**To do:**
• A. According to the article on Colorado's workforce-development grants, how much did Western States College of Construction receive?
• B. Continue the article on Colorado's workforce-development grants from its last sentence.

**Document segment:**
Colorado awards $27M in grants to grow workforce-development programs

A construction crew works in downtown Denver in March.

State officials awarded $27 million to 46 organizations Thursday in the first phase of grants through the Opportunity Now Colorado program that is designed to enhance workforce-development pipelines at a time of significant labor shortage across industries.

Many of the grants focused on new programs to train teachers and health-care professionals, two sectors hit hard by pandemic defections that have yet to recover needed personnel. But several also went to organizations working with educational institutions to generate more employees in skilled trades like construction, and some recipient programs are aimed at producing the next generation of information-technology workers.

The second-largest grant, for example, went to Western States College of Construction — a joint effort between the Rocky Mountain Mechanical Contractors Association, labor groups and construction firms to train students at eight centers statewide for industry careers. Having just graduated its first class of students, it received a $3.36 million Opportunity Now grant that will allow it to scale up by increasing recruitment activities through school districts and community organizations, hiring more instructors and re-establishing a pre-apprenticeship program to help K-12 students learn more about the trades.

“The Opportunity Now Colorado grant process truly demonstrated that Coloradans are committed to working together to provide innovative new professional development opportunities and connect Coloradans to high-quality jobs,” said Barbary Myrick, President of B&M Construction of Colorado Springs and a selection committee member, in a news release. “The opportunity to support their work will accelerate the impact of these programs and make a difference in communities across the state.”

Origins of Opportunity Now Colorado

Colorado companies have struggled for many years to find the workforce needed to expand and grow jobs, but the labor shortage has become particularly acute since the start of the coronavirus pandemic. State employers continue to have roughly two openings for every unemployed Coloradan, and many say the limited number of applicants they get don’t have the specific skills needed for today’s jobs.

**Information provided:**
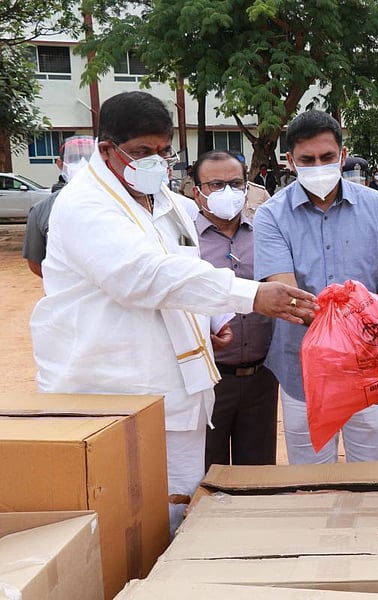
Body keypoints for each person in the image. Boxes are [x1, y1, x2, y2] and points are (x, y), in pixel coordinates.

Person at [30, 91, 316, 534]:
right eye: (142, 152)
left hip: (178, 389)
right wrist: (249, 296)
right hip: (112, 394)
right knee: (127, 524)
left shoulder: (162, 199)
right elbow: (143, 276)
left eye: (164, 151)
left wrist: (211, 322)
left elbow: (184, 267)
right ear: (107, 149)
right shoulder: (84, 205)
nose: (155, 162)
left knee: (180, 507)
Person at [253, 110, 378, 464]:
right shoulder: (271, 216)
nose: (318, 166)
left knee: (375, 476)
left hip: (372, 367)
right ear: (290, 162)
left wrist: (372, 318)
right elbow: (286, 293)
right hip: (304, 374)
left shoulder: (375, 205)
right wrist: (351, 324)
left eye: (327, 157)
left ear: (342, 156)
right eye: (307, 160)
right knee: (312, 483)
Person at [191, 150, 279, 470]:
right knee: (206, 472)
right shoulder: (182, 242)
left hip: (261, 377)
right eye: (216, 184)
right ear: (196, 191)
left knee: (257, 476)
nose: (228, 192)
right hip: (208, 379)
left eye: (236, 183)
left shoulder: (266, 235)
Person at [22, 135, 95, 278]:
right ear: (60, 164)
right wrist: (63, 282)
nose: (83, 163)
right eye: (74, 158)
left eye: (89, 157)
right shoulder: (41, 210)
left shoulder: (121, 203)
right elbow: (35, 263)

**Outputs by task:**
• A. It received a $3.36 million Opportunity Now grant.

• B.
The Opportunity Now program, the centerpiece of a three-bill workforce-development package in the 2022 legislative session, was designed to aid organizations that work in collaboration to create new recruitment and training pathways to benefit wide swaths of state residents.

Legislators continued workforce-development efforts this year by passing bills, supported by business groups, that offer free training for jobs in the most labor-challenged industries and by creating $1,500 scholarships available to members of the 2023-24 high-school graduating class.

Gov. Jared Polis speaks at a news conference in March about two workforce-development bills he supported this legislative session.

While many of the 425 Opportunity Now grant applications submitted by some 1,000 education and industry partners focused on training for one or two industries, some proposed broader workforce-development centers designed to meet a range of needs for local companies.

Examples of grant recipients

Western States College was one of five recipients of “scale” grants — regional partnerships seeking to upskill a significant number of workers for better-paying jobs. Other recipients included an expansion of the BuildStrong Academy of Colorado program to provide affordable construction training to workers in underserved communities and a new St. Vrain Valley Schools program to implement comprehensive career pathways in education, advanced manufacturing and information technology.

Nine smaller seed grants went to programs involving industry and education partners that will focus initially on certain school districts or geographic areas but that could grow if proven to be successful. These included a La Plata County program to provide adult learners with professional certificates driven by industry needs, a program to train formerly incarcerated adults in the Denver area for construction careers and several initiatives to attract and train rural residents for health-care jobs.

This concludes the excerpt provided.